* **DOCUMENT TEXT**
◇ ◇ ◇ ◇ ◇

2012-01-15 19:38, Edward Ned Harvey wrote: >> 1) How does raidzN protect agaist bit-rot without known full >> death of a component disk, if it at all does? > zfs can read disks 1,2,3,4... Then read disks 1,2,3,5... > Then read disks 1,2,4,5... ZFS can figure out which disk > returned the faulty data, UNLESS the disk actually returns > correct data upon subsequent retries.
Makes sense, if ZFS does actually do that ;) Counter-examples: 1) For several scrubs in a row, my pool consistently found two vdev errors and one pool error with zero per-disk errors (further leading to error in some object <metadata>:<0x0>). If the disk-read errors were transient, sometimes returning correct data (i.e. bad sector relocation was successful in the background), ZFS would receive good blocks on further scrubs - shouldn't it? 2) Even with one bad sector consistently in place, if ZFS can deduce correct original block data, why report the error at all (especially - for many times) as uncorrectable? This leaves me thinking of two on-disk errors, and/or lack of checksums for leaf blocks, as the possible reasons for such detected raidz errors with undetected faulty individual disks. Any other options I overlooked?
You know the open-source question in regards to ZFS is pretty much concluded, right? What oracle called zpool version 28 was the last open source version, currently in use on nexenta, freebsd, and some others. The illumos project has continued development, minimally. If you think the development effort is resource limited in oracle working on zfs, just try the open source illumos community...

◇ ◇ ◇ ◇ ◇

* **WORK TO BE COMPLETED**
Summarize the thread on ZFS raidz errors in two sentences. The material after this point is separate from the thread on ZFS raidz errors.

* **SUPPLIED INFORMATION**
◇ ◇ ◇ ◇ ◇

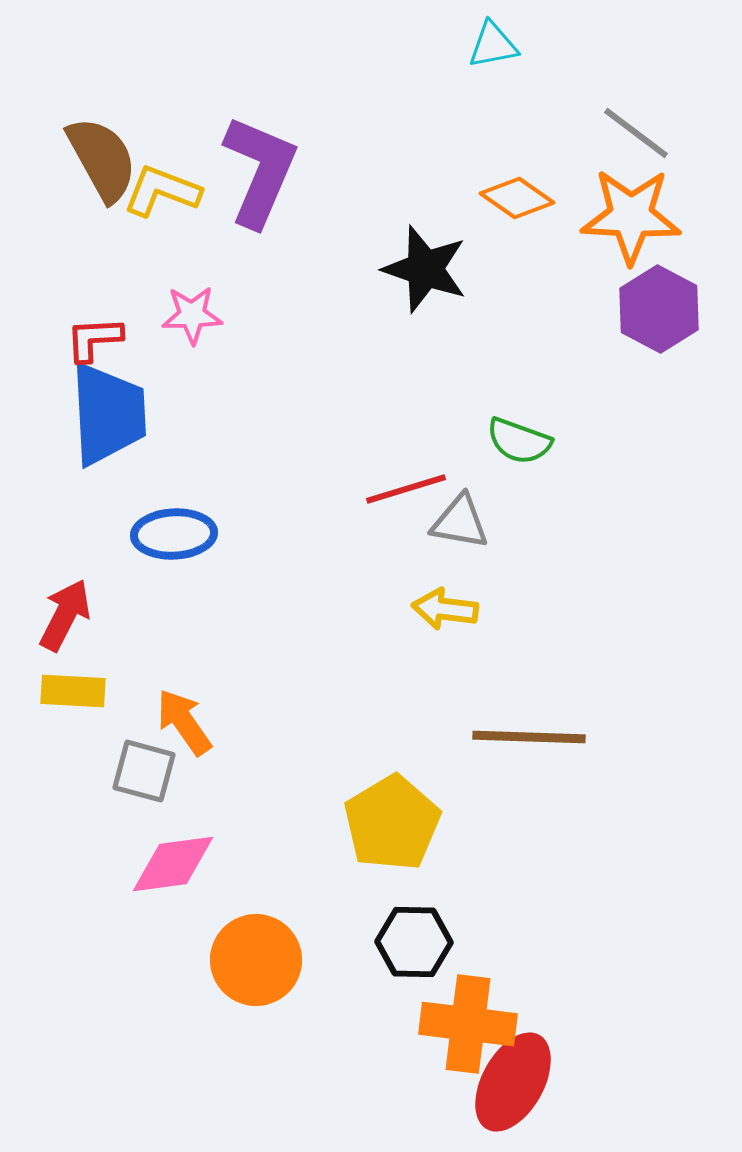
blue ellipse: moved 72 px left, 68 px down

◇ ◇ ◇ ◇ ◇

* **COMPLETE OUTPUT**
In response to the claim that ZFS can identify a faulty disk by reading different combinations of disks, the writer describes a pool whose scrubs repeatedly found vdev and pool errors with zero per-disk errors, and asks why ZFS would report an error as uncorrectable if it could deduce the correct data. The writer proposes two on-disk errors or a lack of checksums for leaf blocks as possible causes, and another passage notes that zpool version 28 was the last open-source ZFS version and that the illumos project has continued development minimally.